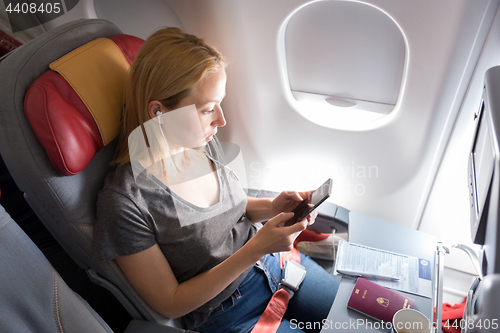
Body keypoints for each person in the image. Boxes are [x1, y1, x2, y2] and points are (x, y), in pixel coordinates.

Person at [92, 27, 339, 333]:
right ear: (159, 113)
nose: (221, 120)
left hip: (278, 267)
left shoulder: (199, 143)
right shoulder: (126, 203)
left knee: (368, 322)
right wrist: (256, 249)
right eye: (208, 109)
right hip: (231, 311)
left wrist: (272, 207)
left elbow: (223, 210)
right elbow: (169, 302)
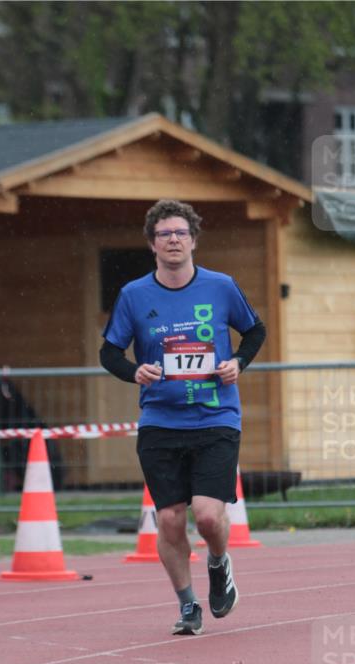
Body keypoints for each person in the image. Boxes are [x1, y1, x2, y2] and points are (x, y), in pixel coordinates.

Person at [100, 199, 266, 636]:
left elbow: (255, 330)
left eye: (180, 233)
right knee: (171, 518)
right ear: (152, 244)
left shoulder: (221, 287)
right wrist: (134, 371)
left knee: (209, 517)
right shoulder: (134, 295)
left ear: (193, 240)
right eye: (164, 234)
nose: (173, 240)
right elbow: (109, 352)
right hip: (160, 420)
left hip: (216, 416)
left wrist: (240, 363)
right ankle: (188, 604)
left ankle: (218, 562)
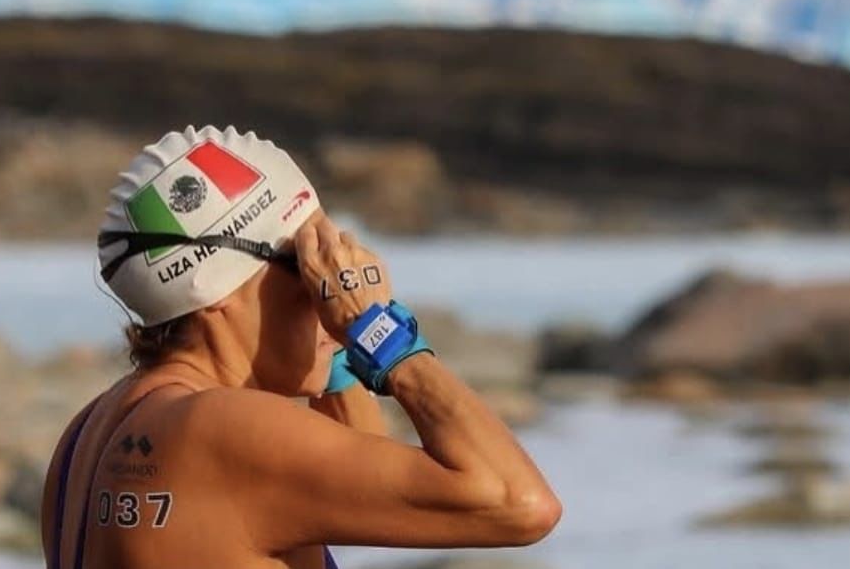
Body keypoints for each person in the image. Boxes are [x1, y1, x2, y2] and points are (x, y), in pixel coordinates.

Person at [41, 125, 561, 568]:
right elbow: (519, 503)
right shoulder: (218, 429)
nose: (328, 287)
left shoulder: (91, 431)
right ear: (215, 292)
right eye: (306, 265)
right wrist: (376, 330)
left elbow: (370, 488)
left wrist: (333, 345)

=== Activity ===
What you return should be only the exact lines from the top of the entries through the line with "nose: (328, 287)", minus the pictures.

=== Reply ===
Body keypoints for each person in the image. Boxes are [x1, y1, x2, y2] and points are (x, y), in pixel coordinates.

Person at [92, 27, 339, 333]:
right ear: (159, 113)
nose: (221, 120)
left hip: (278, 267)
left shoulder: (199, 143)
right shoulder: (126, 203)
left knee: (368, 322)
right wrist: (256, 249)
right eye: (208, 109)
right hip: (231, 311)
left wrist: (272, 207)
left elbow: (223, 210)
right elbow: (169, 302)
Body keypoints for each person in the image. Boxes are [x1, y1, x2, y2] and points are (x, y), in pixel coordinates.

Person at [100, 199, 266, 636]:
left elbow: (255, 330)
left eye: (180, 233)
right knee: (171, 518)
right ear: (152, 244)
left shoulder: (221, 287)
right wrist: (134, 371)
left knee: (209, 517)
right shoulder: (134, 295)
left ear: (193, 240)
right eye: (164, 234)
nose: (173, 240)
right elbow: (109, 352)
right hip: (160, 420)
left hip: (216, 416)
left wrist: (240, 363)
right ankle: (188, 604)
left ankle: (218, 562)
Body keypoints for each person in the image. Boxes are [x1, y1, x2, y2] and points are (x, y), in pixel coordinates.

Person at [41, 125, 561, 568]:
right elbow: (519, 503)
right shoulder: (218, 429)
nose: (328, 287)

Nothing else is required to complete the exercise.